--- START OF PROVIDED PASSAGE ---

First, Binlogs are collected through Canal and written into Kafka through our self-developed data distribution system. It should be noted in advance that our distribution system needs to keep Binlogs in strict order at the table level. The reasons are detailed below. Then, data is written to Delta Lake in batches using Spark. Finally, we upgrade the data retrieval platform and use Spark SQL to retrieve data from Delta Lake.

We need to deal with the following key technical points in the process of using Delta Lake:

Streaming Data Converted to Batch Data

In business scenarios, ETL tasks for the offline data warehouse are triggered based on the readiness of data table partitioning. For example, tasks on December 31, 2021, may be triggered only after the readiness of data table partitioning on December 30, 2021. This scenario can be easily supported on the Hive system because Hive naturally supports partitioning by date fields (such as dt). However, data writes are streaming writes for Delta Lake. Therefore, you need to convert streaming data to batch data. After the data is completely ready on a certain day, you can provide the read capability of the corresponding daily partition.

How Can We Define When Data Is Completely Ready？

Streaming data is generally out of order. Therefore, even if the watermark mechanism is used, it can only ensure that the data is ordered within a certain time. However, the data for offline data warehouses need to be reliable without any loss. If we can solve the problem of the orderliness of data sources, the solution to the problem of data readiness will be simplified. If the data is partitioned each day, data on December 30 can be considered ready when data on December 31 appears.

Therefore, our solution is broken down into two sub-issues:

Define batch data boundaries after stream data is ordered.
A mechanism is used to ensure orderly streaming data.

First of all, the overall plan for the first sub-issue is shown below:

Set the logical partition field (dt) of data tables and the corresponding time unit information

After Spark reads a piece of batch data, it uses the event time in the data to generate the corresponding dt value based on the metadata of the preceding table. For example, if values of event time in the data stream belong to T+1, it triggers the generation of a snapshot of data version T. When data is read, the system reads the corresponding data version information based on the snapshot.

How Can We Solve the Out-of-Order Problem of Streaming Data?

Logs are ordered for app-log and MySQL-Binlog. Let's take MySQL-Binlog as an example. Binlogs of a single physical table must be ordered. However, the business system often uses database sharding and table sharding in actual business scenarios. A logical table is divided into several tables for scenarios where table sharding is used, like Table1, Table2, etc. You need to mask the details and logic of MySQL table sharding on the business side for ODS tables in the offline data warehouse. This way, the problem is narrowed down to dealing with orderly data in table sharding scenarios.

--- END OF PROVIDED PASSAGE ---

= AIM A =
Update the rows below by changing "Chorus 3" to "Chorus 4" and altering nothing else. Omit the pictures from your answer.

--- START OF MATERIAL FOR THE TASK ---

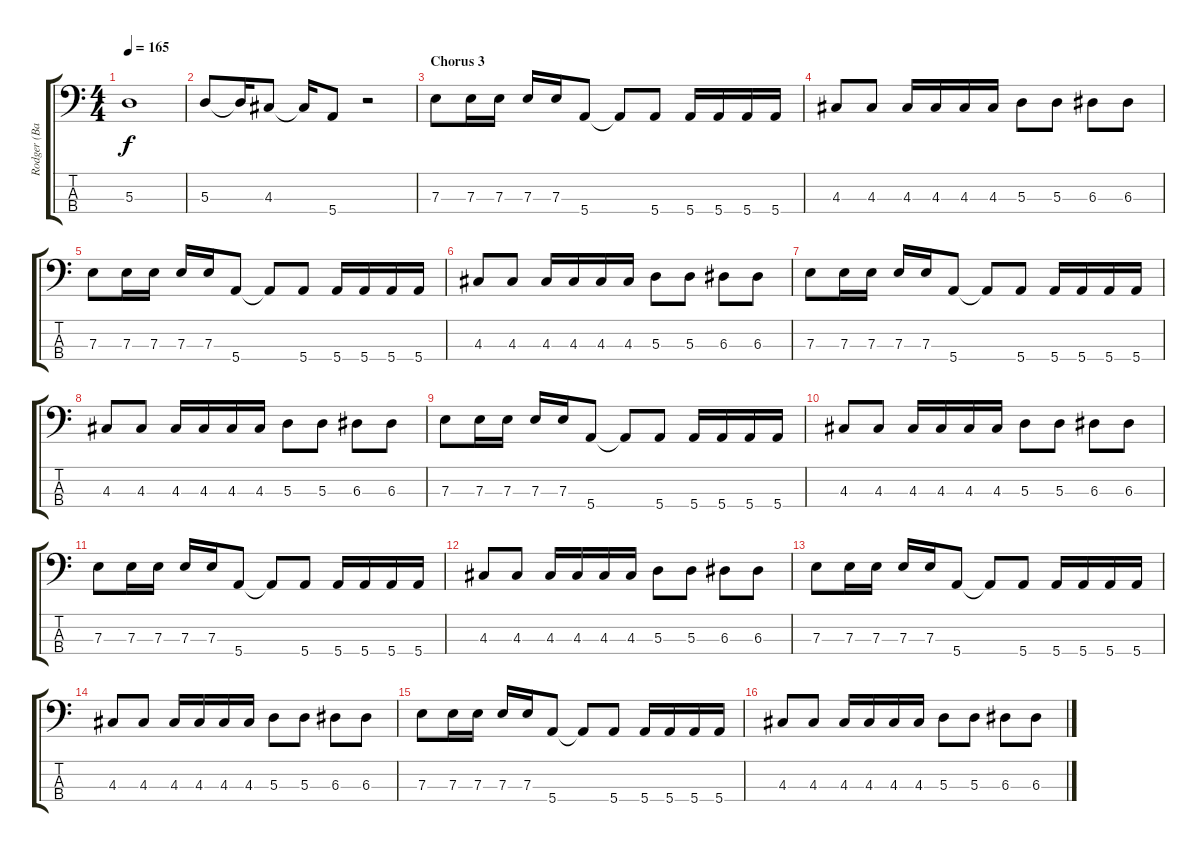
\track ("Rodger (Bass)" "Rodger (Ba") {instrument electricbasspick}
\staff {score tabs}
\tuning (G2 D2 A1 E1) {hide}
\ts (4 4)
\tempo 165
\clef f4
\ks c
5.3.1{dy f} |
5.3.8 5.3{t}.16 4.3.8 4.3{t}.16 5.4.8 r.2 |
\section ("" "Chorus 3")
7.3.8 7.3.16 7.3.16 7.3.16 7.3.16 5.4.8 5.4{t}.8 5.4.8 5.4.16 5.4.16 5.4.16 5.4.16 |
4.3.8 4.3.8 4.3.16 4.3.16 4.3.16 4.3.16 5.3.8 5.3.8 6.3.8 6.3.8 |
7.3.8 7.3.16 7.3.16 7.3.16 7.3.16 5.4.8 5.4{t}.8 5.4.8 5.4.16 5.4.16 5.4.16 5.4.16 |
4.3.8 4.3.8 4.3.16 4.3.16 4.3.16 4.3.16 5.3.8 5.3.8 6.3.8 6.3.8 |
7.3.8 7.3.16 7.3.16 7.3.16 7.3.16 5.4.8 5.4{t}.8 5.4.8 5.4.16 5.4.16 5.4.16 5.4.16 |
4.3.8 4.3.8 4.3.16 4.3.16 4.3.16 4.3.16 5.3.8 5.3.8 6.3.8 6.3.8 |
7.3.8 7.3.16 7.3.16 7.3.16 7.3.16 5.4.8 5.4{t}.8 5.4.8 5.4.16 5.4.16 5.4.16 5.4.16 |
4.3.8 4.3.8 4.3.16 4.3.16 4.3.16 4.3.16 5.3.8 5.3.8 6.3.8 6.3.8 |
7.3.8 7.3.16 7.3.16 7.3.16 7.3.16 5.4.8 5.4{t}.8 5.4.8 5.4.16 5.4.16 5.4.16 5.4.16 |
4.3.8 4.3.8 4.3.16 4.3.16 4.3.16 4.3.16 5.3.8 5.3.8 6.3.8 6.3.8 |
7.3.8 7.3.16 7.3.16 7.3.16 7.3.16 5.4.8 5.4{t}.8 5.4.8 5.4.16 5.4.16 5.4.16 5.4.16 |
4.3.8 4.3.8 4.3.16 4.3.16 4.3.16 4.3.16 5.3.8 5.3.8 6.3.8 6.3.8 |
7.3.8 7.3.16 7.3.16 7.3.16 7.3.16 5.4.8 5.4{t}.8 5.4.8 5.4.16 5.4.16 5.4.16 5.4.16 |
4.3.8 4.3.8 4.3.16 4.3.16 4.3.16 4.3.16 5.3.8 5.3.8 6.3.8 6.3.8
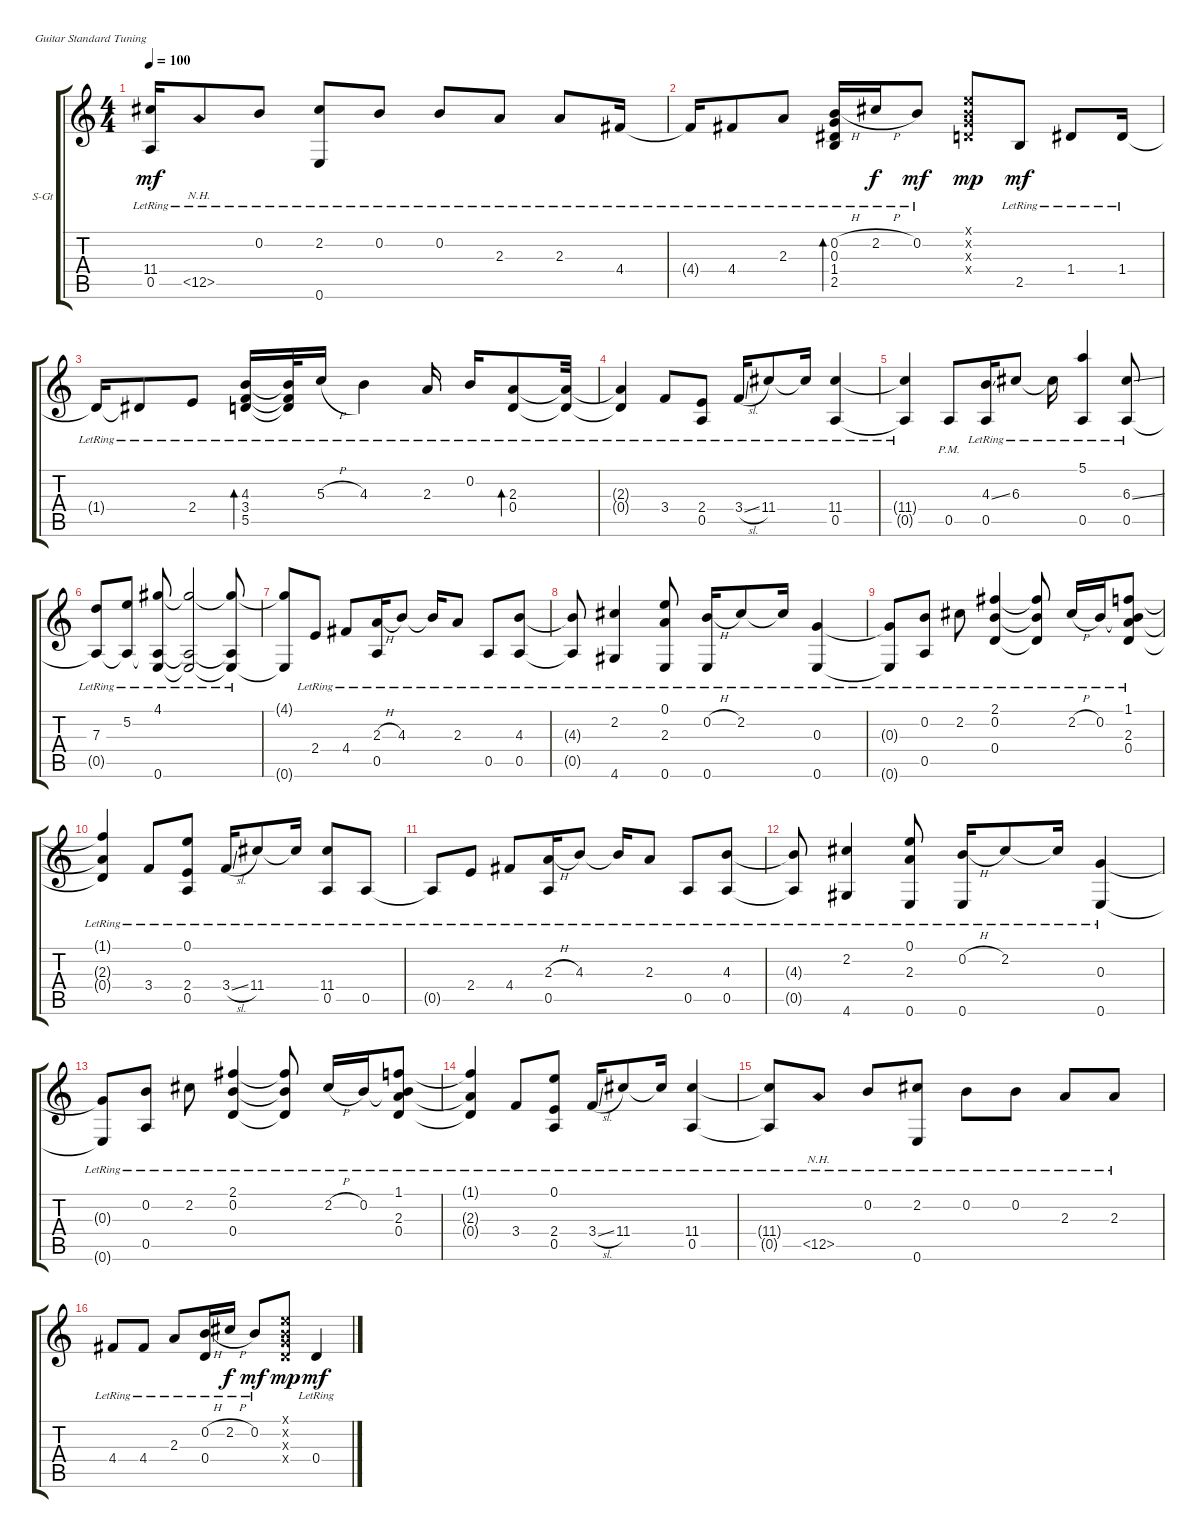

--- END OF MATERIAL FOR THE TASK ---

= AIM B =
Return the stretch of the Delta Lake text from "How Can We Define" through "data is ordered.", copied word for word.

= EXERCISE ANSWER A =
\track ("Rodger (Bass)" "Rodger (Ba") {instrument electricbasspick}
\staff {score tabs}
\tuning (G2 D2 A1 E1) {hide}
\ts (4 4)
\tempo 165
\clef f4
\ks c
5.3.1{dy f} |
5.3.8 5.3{t}.16 4.3.8 4.3{t}.16 5.4.8 r.2 |
\section ("" "Chorus 4")
7.3.8 7.3.16 7.3.16 7.3.16 7.3.16 5.4.8 5.4{t}.8 5.4.8 5.4.16 5.4.16 5.4.16 5.4.16 |
4.3.8 4.3.8 4.3.16 4.3.16 4.3.16 4.3.16 5.3.8 5.3.8 6.3.8 6.3.8 |
7.3.8 7.3.16 7.3.16 7.3.16 7.3.16 5.4.8 5.4{t}.8 5.4.8 5.4.16 5.4.16 5.4.16 5.4.16 |
4.3.8 4.3.8 4.3.16 4.3.16 4.3.16 4.3.16 5.3.8 5.3.8 6.3.8 6.3.8 |
7.3.8 7.3.16 7.3.16 7.3.16 7.3.16 5.4.8 5.4{t}.8 5.4.8 5.4.16 5.4.16 5.4.16 5.4.16 |
4.3.8 4.3.8 4.3.16 4.3.16 4.3.16 4.3.16 5.3.8 5.3.8 6.3.8 6.3.8 |
7.3.8 7.3.16 7.3.16 7.3.16 7.3.16 5.4.8 5.4{t}.8 5.4.8 5.4.16 5.4.16 5.4.16 5.4.16 |
4.3.8 4.3.8 4.3.16 4.3.16 4.3.16 4.3.16 5.3.8 5.3.8 6.3.8 6.3.8 |
7.3.8 7.3.16 7.3.16 7.3.16 7.3.16 5.4.8 5.4{t}.8 5.4.8 5.4.16 5.4.16 5.4.16 5.4.16 |
4.3.8 4.3.8 4.3.16 4.3.16 4.3.16 4.3.16 5.3.8 5.3.8 6.3.8 6.3.8 |
7.3.8 7.3.16 7.3.16 7.3.16 7.3.16 5.4.8 5.4{t}.8 5.4.8 5.4.16 5.4.16 5.4.16 5.4.16 |
4.3.8 4.3.8 4.3.16 4.3.16 4.3.16 4.3.16 5.3.8 5.3.8 6.3.8 6.3.8 |
7.3.8 7.3.16 7.3.16 7.3.16 7.3.16 5.4.8 5.4{t}.8 5.4.8 5.4.16 5.4.16 5.4.16 5.4.16 |
4.3.8 4.3.8 4.3.16 4.3.16 4.3.16 4.3.16 5.3.8 5.3.8 6.3.8 6.3.8

= EXERCISE ANSWER B =
How Can We Define When Data Is Completely Ready？

Streaming data is generally out of order. Therefore, even if the watermark mechanism is used, it can only ensure that the data is ordered within a certain time. However, the data for offline data warehouses need to be reliable without any loss. If we can solve the problem of the orderliness of data sources, the solution to the problem of data readiness will be simplified. If the data is partitioned each day, data on December 30 can be considered ready when data on December 31 appears.

Therefore, our solution is broken down into two sub-issues:

Define batch data boundaries after stream data is ordered.